__Work instructions__:
A. Copy the audit report excerpt from "In auditing the" to "statements is appropriate.", substituting "acceptable" for "appropriate".
B. Answer these questions using the audit report excerpt:
(i) For what minimum period did the auditors consider the company's ability to continue as a going concern?
(ii) Who is responsible for the other information?
(iii) What does the other information comprise?

In auditing the financial statements, we have concluded that the directors' use of the going concern basis of accounting in the preparation of the financial statements is appropriate.
Based on the work we have performed, we have not identified any material uncertainties relating to events or conditions that, individually or collectively, may cast significant doubt on the company's ability to continue as a going concern for a period of at least twelve months from when the financial statements are authorised for issue.
Our responsibilities and the responsibilities of the directors with respect to going concern are described in the relevant sections of this report.
Other information
The other information comprises the information included in the annual report, other than the financial statements and our auditor’s report thereon. The directors are responsible for the other information. Our opinion on the financial statements does not cover the other information and, except to the extent otherwise explicitly stated in our report, we do not express any form of assurance conclusion thereon. In connection with our audit of the financial statements, our responsibility is to read the other information and, in doing so, consider whether the other information is materially inconsistent with the financial statements or our knowledge obtained in the audit or otherwise appears to be materially misstated. If we identify such material inconsistencies or apparent material misstatements, we are required to determine whether there is a material misstatement in the financial statements or a material misstatement of the other information. If, based on the work we have performed, we conclude that there is a material misstatement of this other information, we are required to report that fact. We have nothing to report in this regard.

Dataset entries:

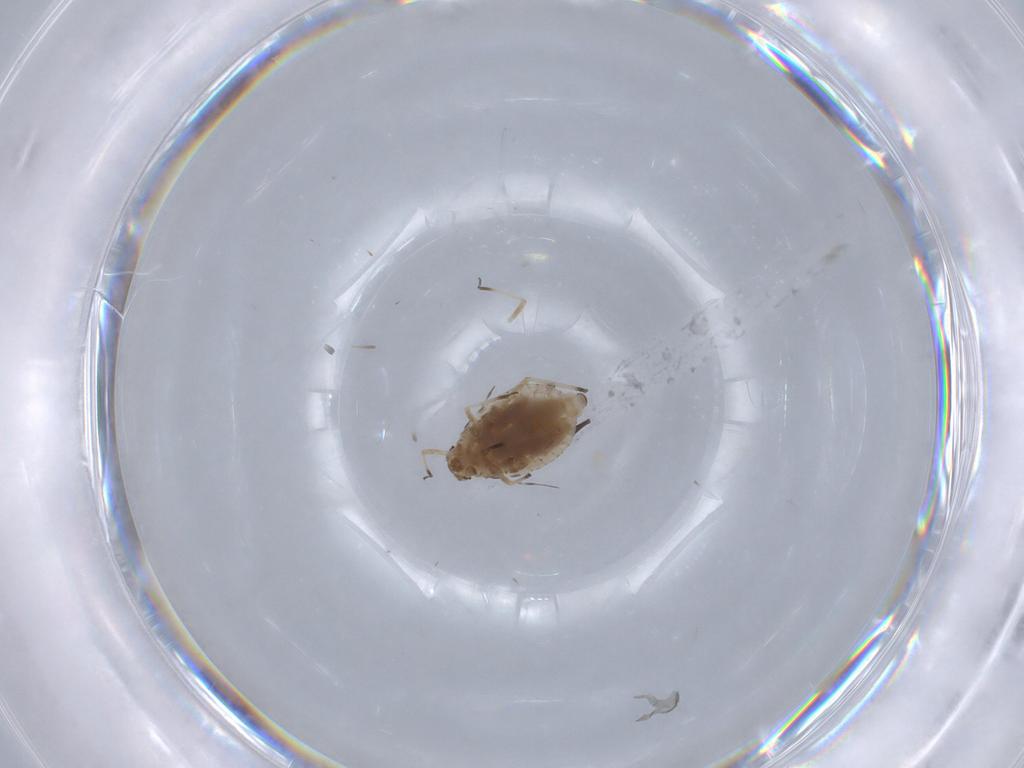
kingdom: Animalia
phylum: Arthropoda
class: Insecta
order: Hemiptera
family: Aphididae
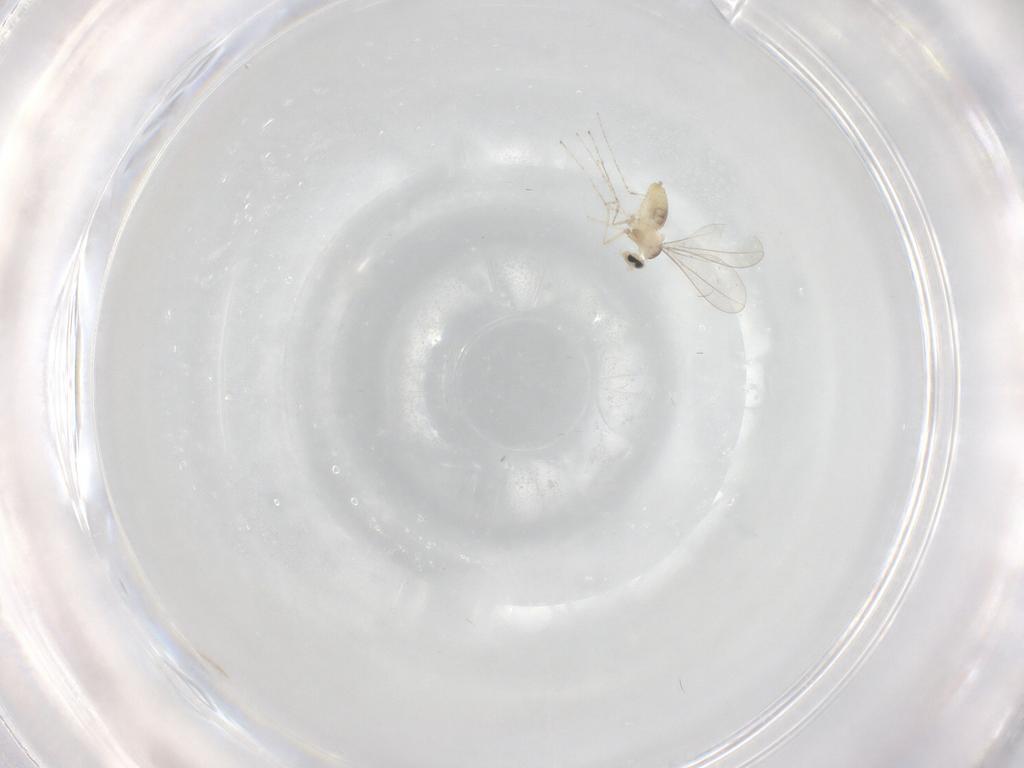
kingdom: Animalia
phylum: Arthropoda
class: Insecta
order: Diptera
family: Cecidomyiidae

---

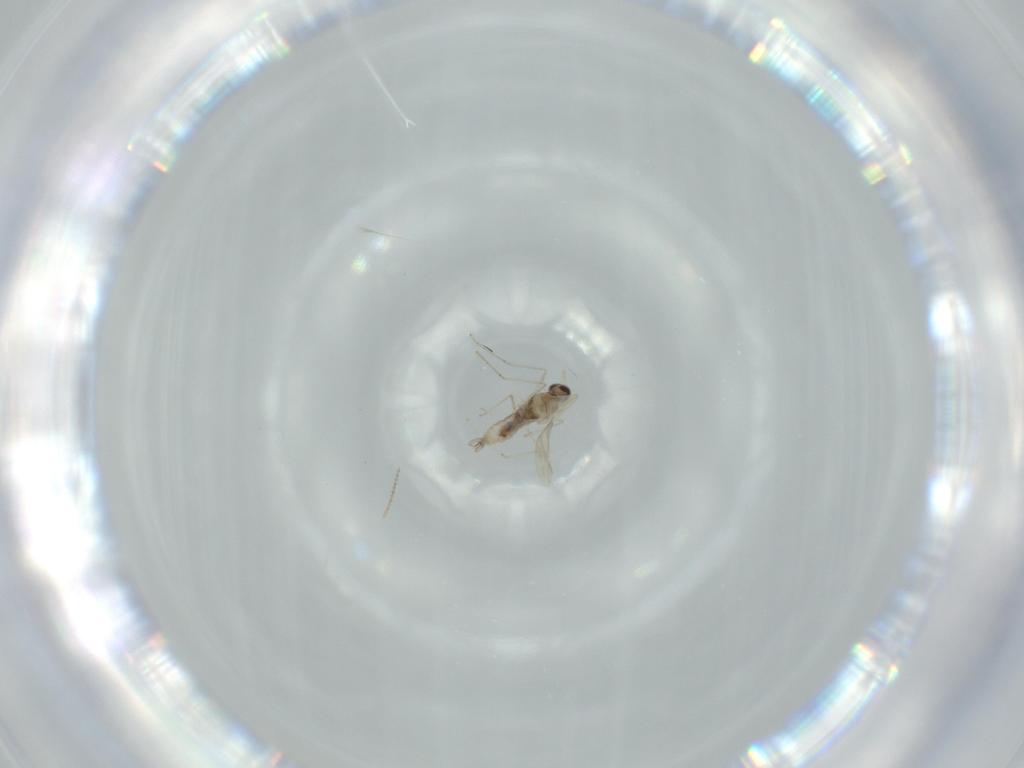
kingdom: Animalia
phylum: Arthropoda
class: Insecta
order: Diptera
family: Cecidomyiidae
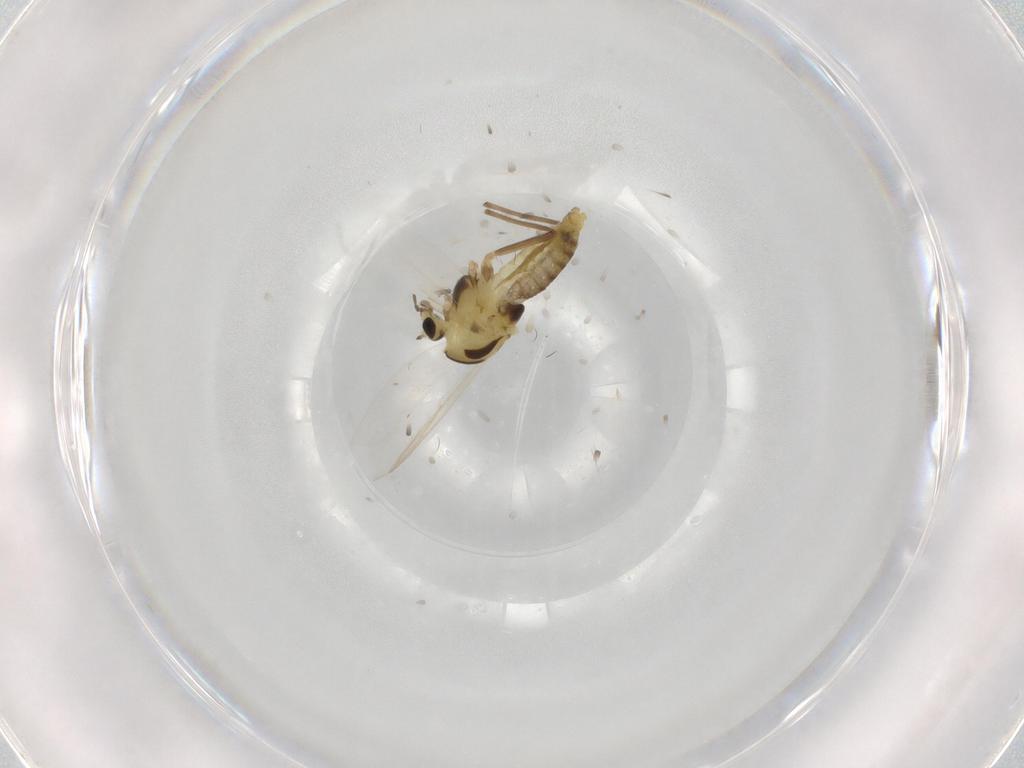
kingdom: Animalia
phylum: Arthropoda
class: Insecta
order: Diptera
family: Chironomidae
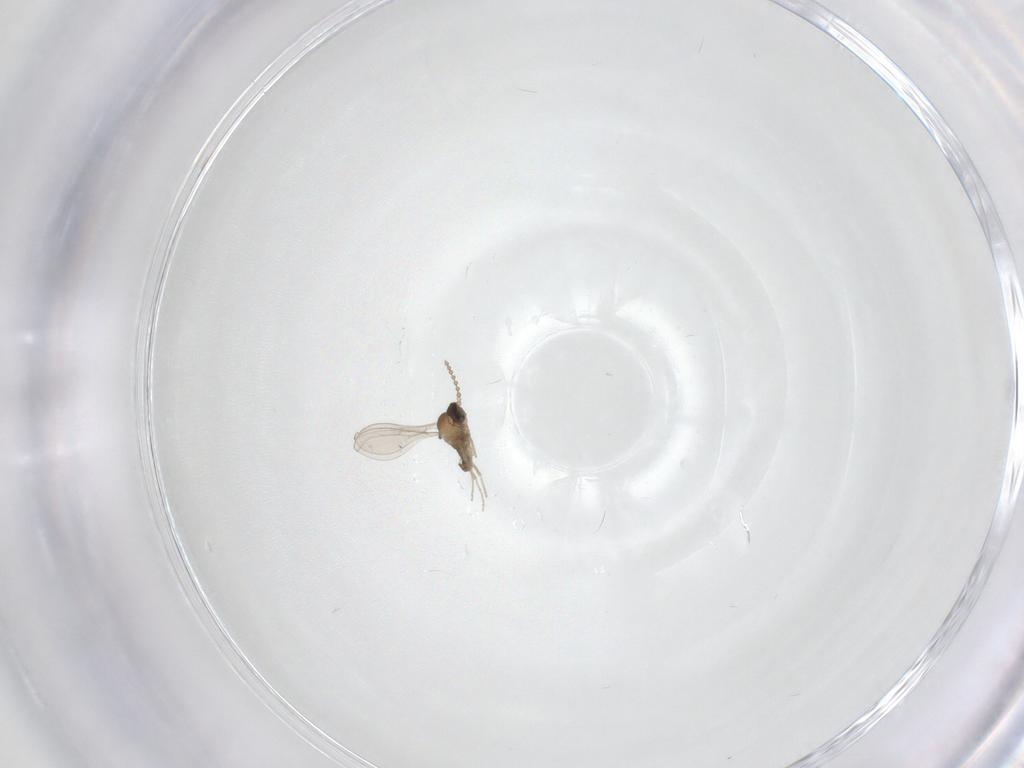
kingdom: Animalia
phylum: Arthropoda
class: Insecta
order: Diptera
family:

__Exercise answers__:
A.
In auditing the financial statements, we have concluded that the directors' use of the going concern basis of accounting in the preparation of the financial statements is acceptable.

B.
(i) At least twelve months from when the financial statements are authorised for issue.
(ii) The directors.
(iii) The information included in the annual report, other than the financial statements and the auditor's report thereon.